- Extracted page text data:

********************

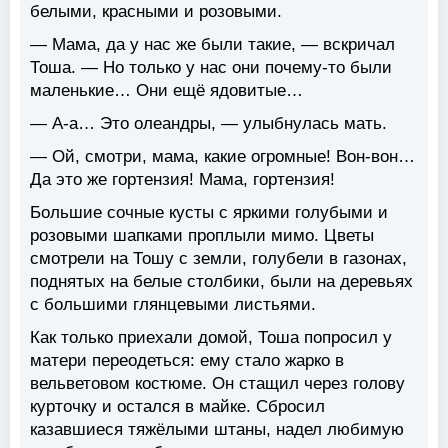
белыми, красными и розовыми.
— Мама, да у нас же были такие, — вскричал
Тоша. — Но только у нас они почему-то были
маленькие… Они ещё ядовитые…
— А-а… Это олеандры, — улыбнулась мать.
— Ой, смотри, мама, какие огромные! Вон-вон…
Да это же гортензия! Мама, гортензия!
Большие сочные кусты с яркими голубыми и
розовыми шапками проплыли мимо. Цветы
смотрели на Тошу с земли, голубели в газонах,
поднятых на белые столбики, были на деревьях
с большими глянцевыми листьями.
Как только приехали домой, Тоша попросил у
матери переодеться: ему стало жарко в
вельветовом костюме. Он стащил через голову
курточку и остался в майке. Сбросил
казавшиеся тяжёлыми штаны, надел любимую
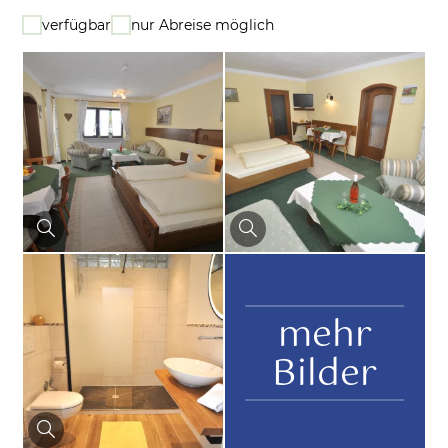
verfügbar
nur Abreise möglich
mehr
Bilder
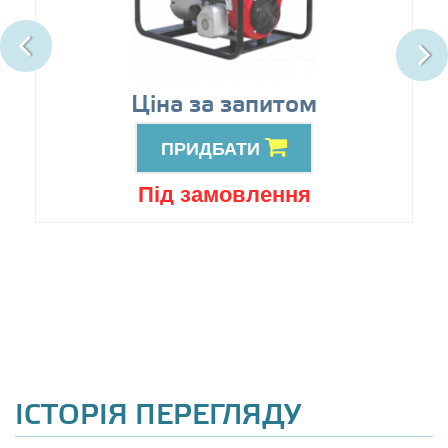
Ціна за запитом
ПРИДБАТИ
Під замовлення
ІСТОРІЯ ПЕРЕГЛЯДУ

********************

- Request: Go through the records above and, whenever a line includes the word "были", copy it.

- Answer space:
— Мама, да у нас же были такие, — вскричал
Тоша. — Но только у нас они почему-то были
поднятых на белые столбики, были на деревьях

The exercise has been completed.